The counsel while relying on the provision of Section 4(i) of the PESA Act would submit that since the Gram Panchayat vide its resolution dated 07.02.2023 has already given its no objection for the auction of 18 shops, thus, Section 04 of the Act 1996 has rightly been complied.
It is lastly submitted that in the light of the above facts and scenario of the present case, no relief as prayed for, is made out in the present case calling for issuance of any direction from this Court, hence the same may be dismissed.
The Division Bench of Chief Justice Ramesh Sinha and Justice N.K. Chandravanshi while considering the PIL noted that grievance of the petitioner in the instant case is that without obtaining consent from the Gram Sabha of Cherwapara, respondent No.4 has constructed 18 shops and they are also going to auction the same.
But respondent No.4 has categorically stated in their reply that consent has already been obtained from the concerned Gram Panchayat, therefore, there is no violation of any of the provisions of Section 4 of the PESA Act.
The PESA Act has been enacted to provide for extension of provisions of Part IX of the Constitution relating to Panchayats of the Scheduled Areas. Section 4(d) of the Act states that every Gram Sabha shall be competent to safeguard and preserve the traditions and customs of the people, their cultural identity, community resources and the customary mode of dispute resolution. Therefore, Gram Sabha or the Gram Panchayat functioning under the Forest Rights Act read with Section 4(d) of PESA Act has an obligation to safeguard and preserve the traditions and customs of the STS and other forest dwellers, their cultural identity, community resources etc., which they have to discharge following the guidelines issued by the Ministry of Tribal Affairs.
Section 4(i) of the PESA Act, provides thus:-
“(i) The Gram Sabha or the Panchayats at the appropriate level shall be consulted before making the acquisition of the land in the Scheduled Areas for development projects and before re-settling or rehabilitating persons affected by such projects in the Scheduled Areas; the actual planning and implementation of the projects in the Scheduled Areas shall be coordinated at the State level.”
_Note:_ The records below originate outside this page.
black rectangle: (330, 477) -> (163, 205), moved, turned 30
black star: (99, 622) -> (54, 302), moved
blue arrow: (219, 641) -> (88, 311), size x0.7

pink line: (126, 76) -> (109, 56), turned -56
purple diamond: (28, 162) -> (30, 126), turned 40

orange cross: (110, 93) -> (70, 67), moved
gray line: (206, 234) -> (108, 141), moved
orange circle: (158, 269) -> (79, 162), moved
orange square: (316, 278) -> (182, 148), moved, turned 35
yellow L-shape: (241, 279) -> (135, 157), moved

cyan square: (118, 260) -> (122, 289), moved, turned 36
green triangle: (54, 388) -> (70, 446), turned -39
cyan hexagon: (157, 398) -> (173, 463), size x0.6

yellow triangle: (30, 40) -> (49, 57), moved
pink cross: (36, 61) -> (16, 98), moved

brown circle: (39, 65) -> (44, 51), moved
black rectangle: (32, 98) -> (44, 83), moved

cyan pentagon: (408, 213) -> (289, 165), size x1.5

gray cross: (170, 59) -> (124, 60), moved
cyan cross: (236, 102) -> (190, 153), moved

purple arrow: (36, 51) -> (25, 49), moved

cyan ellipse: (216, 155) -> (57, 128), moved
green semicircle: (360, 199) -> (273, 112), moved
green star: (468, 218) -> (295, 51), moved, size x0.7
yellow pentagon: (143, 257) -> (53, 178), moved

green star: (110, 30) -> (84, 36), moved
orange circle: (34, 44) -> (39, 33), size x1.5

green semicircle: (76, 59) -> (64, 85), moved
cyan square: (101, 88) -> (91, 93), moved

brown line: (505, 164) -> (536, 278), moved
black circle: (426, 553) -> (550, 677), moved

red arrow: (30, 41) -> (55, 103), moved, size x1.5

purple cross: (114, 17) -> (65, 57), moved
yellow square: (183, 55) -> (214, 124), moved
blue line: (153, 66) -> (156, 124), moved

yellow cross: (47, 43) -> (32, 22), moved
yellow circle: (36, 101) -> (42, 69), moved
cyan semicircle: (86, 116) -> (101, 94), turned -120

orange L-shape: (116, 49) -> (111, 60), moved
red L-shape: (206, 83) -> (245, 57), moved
Thus, as per the aforesaid provisions, the Gram Panchayat is also the appropriate authority to give consent for doing any such work in scheduled area and in the instant case, as has been stated by respondent No.4, consent of the Gram Panchayat has been obtained with regard to the issue involved in the instant case. Therefore, the Court do not find any merit in the PIL.
The Court said that it is the duty of the Court to ensure that there is no personal gain, private motive and oblique notice behind filing of PIL. In order to preserve the purity and sanctity of the PIL, the Courts must encourage genuine and bonafide PIL and effectively discourage and curb the PIL filed for extraneous considerations.
“The Court should, prima facie, verify the credentials of the petitioner before entertaining a PIL. It is also well settled that the Courts before entertaining the PIL should ensure that the PIL is aimed at redressal of genuine public harm or public injury. The Courts should ensure the jurisdiction in public interest is invoked for genuine purposes by persons who have bona fide credentials and who do not seek to espouse or pursue any extraneous object. Otherwise, the jurisdiction in public interest can become a source of misuse of private persons seeking to pursue their own vested interests. “
Considering the aforesaid legal preposition and also the facts in the instant case that consent of the Gram Panchayat has been sought and obtained, which is found to be in accordance with Section 4 of the PESA Act, hence, the Bench does not find for any sort of interference in the matter.